XIX. Yüzyılın İlk Yarısında İstanbul’da Kamu Düzenini Bozan Gruplara Karşı Yürütülen Mücadele

Belleten · 2017, Cilt 81, Sayı 291 · Sayfa: 481-524 · DOI: 10.37879/belleten.2017.481
Tam Metin
Başkent İstanbul yüzyıllar boyunca insanların ilgi odağı olmuş bir şehirdi. Şehrin nüfusu fetihten itibaren sürekli artmıştır.
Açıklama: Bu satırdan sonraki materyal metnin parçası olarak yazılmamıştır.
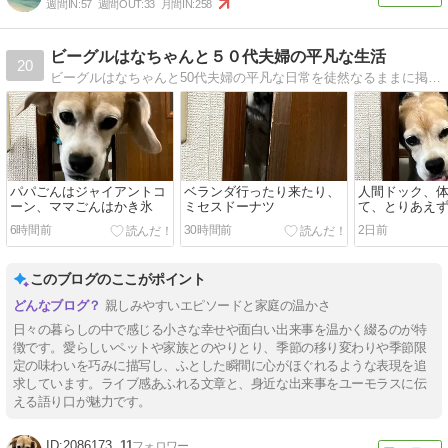
週間IN:
57
週間OUT:
33
月間IN:
258
ビーグルはなちゃんと５０代夫婦の平凡な生活
20
ビーグルはなちゃんと50代夫婦の平凡な日常を徒然なるままに掲載していこうと思います。ちょっと覗いていただければうれしいです。
パパごんはジャイアントコ
ベランダ行ったり来たり、
人間ドック、
ーン、ママごんはかき氷
ミセスドーナツ
て、とりあえ
6時間前
30時間前
2日前
このブログのここがポイント
親しみやすいエピソードと家庭の温かさ
日々の暮らしの中で感じる小さな幸せや面白い出来事を温かく綴るのが特
徴です。愛らしいペットや家族とのやりとり、季節の移り変わりや季節限
定の味わいを巧みに描写し、ふとした瞬間に心がほぐれるような表現を追
求しています。ライブ感あふれる文章と、身近な出来事をユーモラスに伝
える語り口が魅力です。
2086173
11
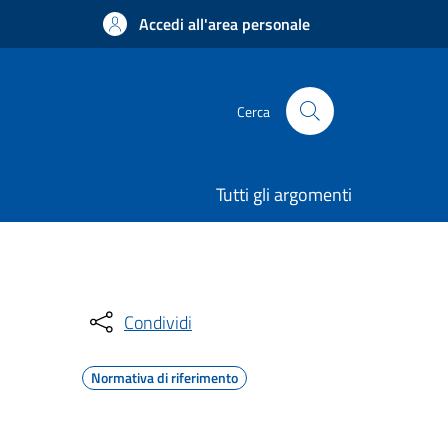
Accedi all'area personale
Cerca
Tutti gli argomenti
Condividi
Normativa di riferimento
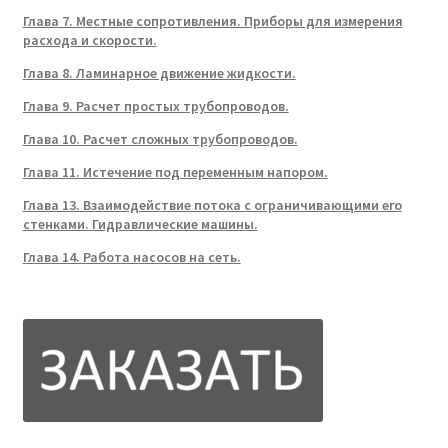
Глава 7. Местные сопротивления. Приборы для измерения
расхода и скорости.
Глава 8. Ламинарное движение жидкости.
Глава 9. Расчет простых трубопроводов.
Глава 10. Расчет сложных трубопроводов.
Глава 11. Истечение под переменным напором.
Глава 13. Взаимодействие потока с ограничивающими его
стенками. Гидравлические машины.
Глава 14. Работа насосов на сеть.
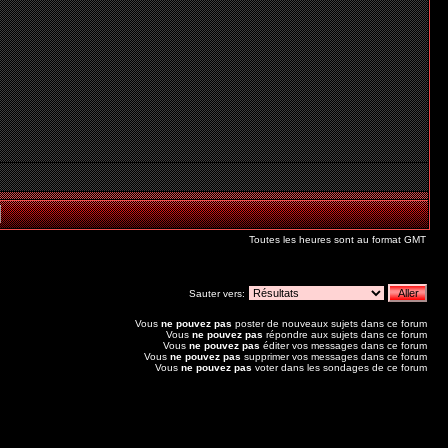
Toutes les heures sont au format GMT
Sauter vers:
Vous
ne pouvez pas
poster de nouveaux sujets dans ce forum
Vous
ne pouvez pas
répondre aux sujets dans ce forum
Vous
ne pouvez pas
éditer vos messages dans ce forum
Vous
ne pouvez pas
supprimer vos messages dans ce forum
Vous
ne pouvez pas
voter dans les sondages de ce forum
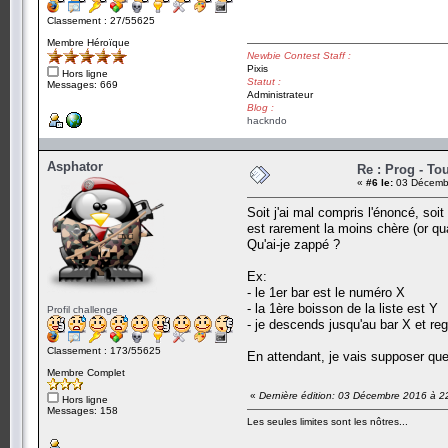
Classement : 27/55625
Membre Héroïque
Newbie Contest Staff :
Pixis
Hors ligne
Statut :
Messages: 669
Administrateur
Blog :
hackndo
Asphator
Re : Prog - To
«
#6 le:
03 Décembr
Soit j'ai mal compris l'énoncé, soi
est rarement la moins chère (or qua
Qu'ai-je zappé ?
Ex:
- le 1er bar est le numéro X
- la 1ère boisson de la liste est Y
Profil challenge
- je descends jusqu'au bar X et reg
Classement : 173/55625
En attendant, je vais supposer que 
Membre Complet
«
Dernière édition: 03 Décembre 2016 à 2
Hors ligne
Messages: 158
Les seules limites sont les nôtres...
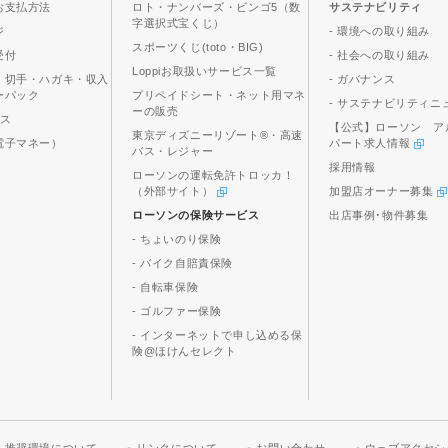
お支払方法
ロト・ナンバーズ・ビンゴ5（数
サステナビリティ
字選択式宝くじ）
ジ
- 環境への取り組み
スポーツくじ(toto・BIG)
受付
- 社会への取り組み
Loppiお取扱いサービス一覧
、切手・ハガキ・収入
- ガバナンス
ーパック
プリペイドシート・ネット用マネ
- サステナビリティニ
ーの販売
ビス
【公式】ローソン ア
東京ディズニーリゾート®・高速
電子マネー）
パート求人情報
バス・レジャー
採用情報
ローソンの運転免許トロッカ！
（外部サイト）
加盟店オーナー募集
ローソンの保険サービス
出店事例･物件募集
- ちょいのり保険
- バイク自賠責保険
- 自転車保険
- ゴルファー保険
- インターネットで申し込める保
険@ほけんセレクト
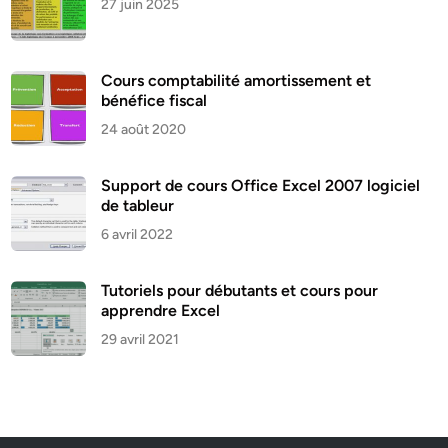
27 juin 2025
Cours comptabilité amortissement et
bénéfice fiscal
24 août 2020
Support de cours Office Excel 2007 logiciel
de tableur
6 avril 2022
Tutoriels pour débutants et cours pour
apprendre Excel
29 avril 2021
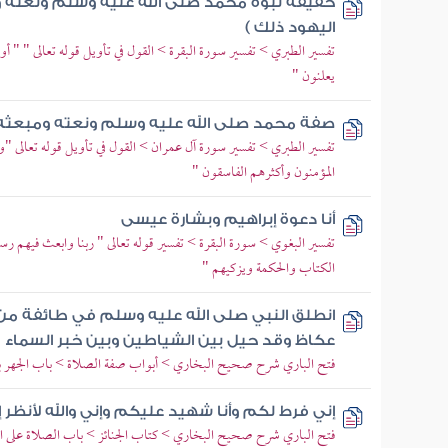
حقيقة نبوة محمد صلى الله عليه وسلم ونعته وم
اليهود ذلك )
تفسير الطبري > تفسير سورة البقرة > القول في تأويل قوله تعالى " " أو
يعلنون "
صفة محمد صلى الله عليه وسلم ونعته ومبعثه (ف
تفسير الطبري > تفسير سورة آل عمران > القول في تأويل قوله تعالى "و
المؤمنون وأكثرهم الفاسقون "
أنا دعوة إبراهيم وبشارة عيسى
تفسير البغوي > سورة البقرة > تفسير قوله تعالى " ربنا وابعث فيهم رس
الكتاب والحكمة ويزكيهم "
انطلق النبي صلى الله عليه وسلم في طائفة من
عكاظ وقد حيل بين الشياطين وبين خبر السماء
فتح الباري شرح صحيح البخاري > أبواب صفة الصلاة > باب الجهر بق
إني فرط لكم وأنا شهيد عليكم وإني والله لأنظر 
فتح الباري شرح صحيح البخاري > كتاب الجنائز > باب الصلاة على ا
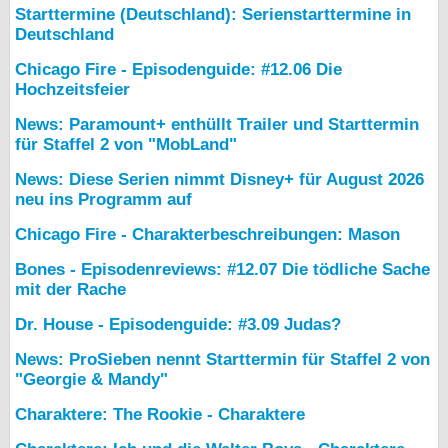
Starttermine (Deutschland): Serienstarttermine in
Deutschland
Chicago Fire - Episodenguide: #12.06 Die
Hochzeitsfeier
News: Paramount+ enthüllt Trailer und Starttermin
für Staffel 2 von "MobLand"
News: Diese Serien nimmt Disney+ für August 2026
neu ins Programm auf
Chicago Fire - Charakterbeschreibungen: Mason
Bones - Episodenreviews: #12.07 Die tödliche Sache
mit der Rache
Dr. House - Episodenguide: #3.09 Judas?
News: ProSieben nennt Starttermin für Staffel 2 von
"Georgie & Mandy"
Charaktere: The Rookie - Charaktere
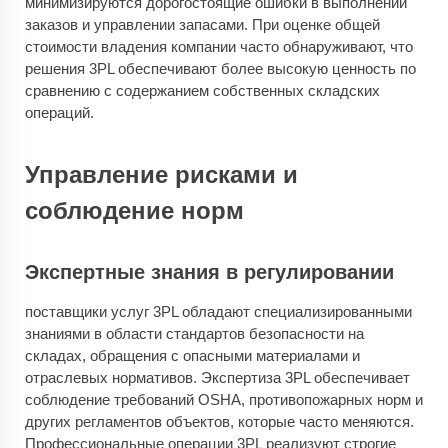
минимизируются дорогостоящие ошибки в выполнении
заказов и управлении запасами. При оценке общей
стоимости владения компании часто обнаруживают, что
решения 3PL обеспечивают более высокую ценность по
сравнению с содержанием собственных складских
операций.
Управление рисками и
соблюдение норм
Экспертные знания в регулировании
поставщики услуг 3PL обладают специализированными
знаниями в области стандартов безопасности на
складах, обращения с опасными материалами и
отраслевых нормативов. Экспертиза 3PL обеспечивает
соблюдение требований OSHA, противопожарных норм и
других регламентов объектов, которые часто меняются.
Профессиональные операции 3PL реализуют строгие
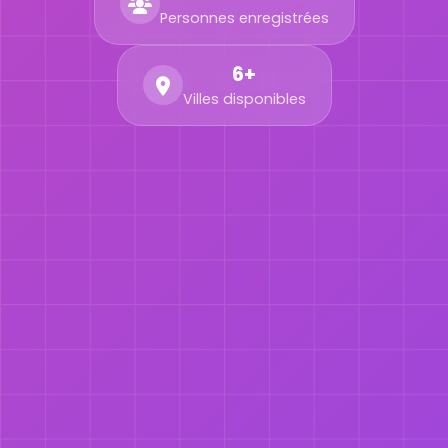
Personnes enregistrées
6+
Villes disponibles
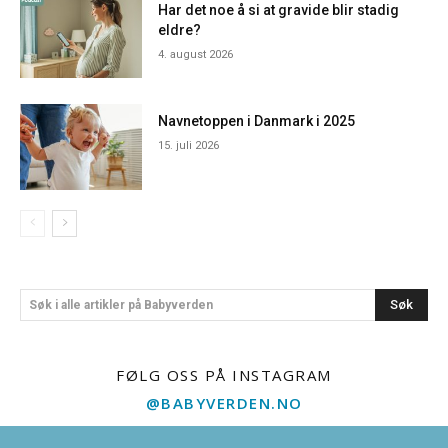
Har det noe å si at gravide blir stadig
eldre?
4. august 2026
Navnetoppen i Danmark i 2025
15. juli 2026
Søk
Søk i alle artikler på Babyverden
FØLG OSS PÅ INSTAGRAM
@BABYVERDEN.NO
Osmanlı ülkesinin her tarafından, hatta ülke dışından çeşitli sebeplerle İstanbul'a insanlar gelmiştir. Gelenlerin bir kısmı kalıcı surette yerleşmek istemişken, bazıları işlerini halletmek için gelmek zorunda kalmış, sonra geri dönmüştür. İstanbul'a gelenlerin bir bölümü ise geçimini temin etmek üzere, gerektiğinde geçici surette barınmayı düşünmüştür. Ancak bu insanlar, şehirde nüfus artışına sebep oldukları gibi bir kısmı iş bulamadığı için geçim derdine düşmüş ve zamanla serseri bir hayat yaşayarak halkı rahatsız etmeye başlamıştır. Devlet, nüfus artışı ve bundan kaynaklanan sıkıntıların önüne geçmek için çeşitli tedbirler almış ve uygulamıştır. Özellikle başıboş gezen, işsiz, kanunsuz yollara başvurarak geçinmeye çalışan ve halkı rahatsız eden gruplar sürekli denetim altında tutulmaya, kontrol edilmeye ve şehirden uzaklaştırılmaya çalışılmıştır. Hırsızlık, yankesicilik, soygun, gasp, cinayet gibi olaylara karışan grupları bu çerçevede ele almak mümkündür. Bunun yanı sıra tezkeresi olmadığı halde dilencilik yaparak, başkasının sırtından geçinmeyi alışkanlık haline getiren dilenciler de bu gruplardandı. Bunlara, sayıları çok az olmakla birlikte gayri ahlakî yollara tevessül eden insanları da ilave etmek mümkündür. Arşiv kayıtlarında genellikle serseri taifesi olarak geçen bu kanun dışı gruplar, XIX. yüzyılın ilk yarısında İstanbul'da toplum hayatını tehdit eden unsurlar olarak dikkati çekmektedirler. Bu makalede, XIX. yüzyılın ilk yarısında İstanbul'da, kanun dışı grupların toplumun hayatını olumsuz yönde etkileyen faaliyetleri, devletin bunlara karşı verdiği mücadele ve aldığı tedbirler ele alınmaya çalışılacaktır.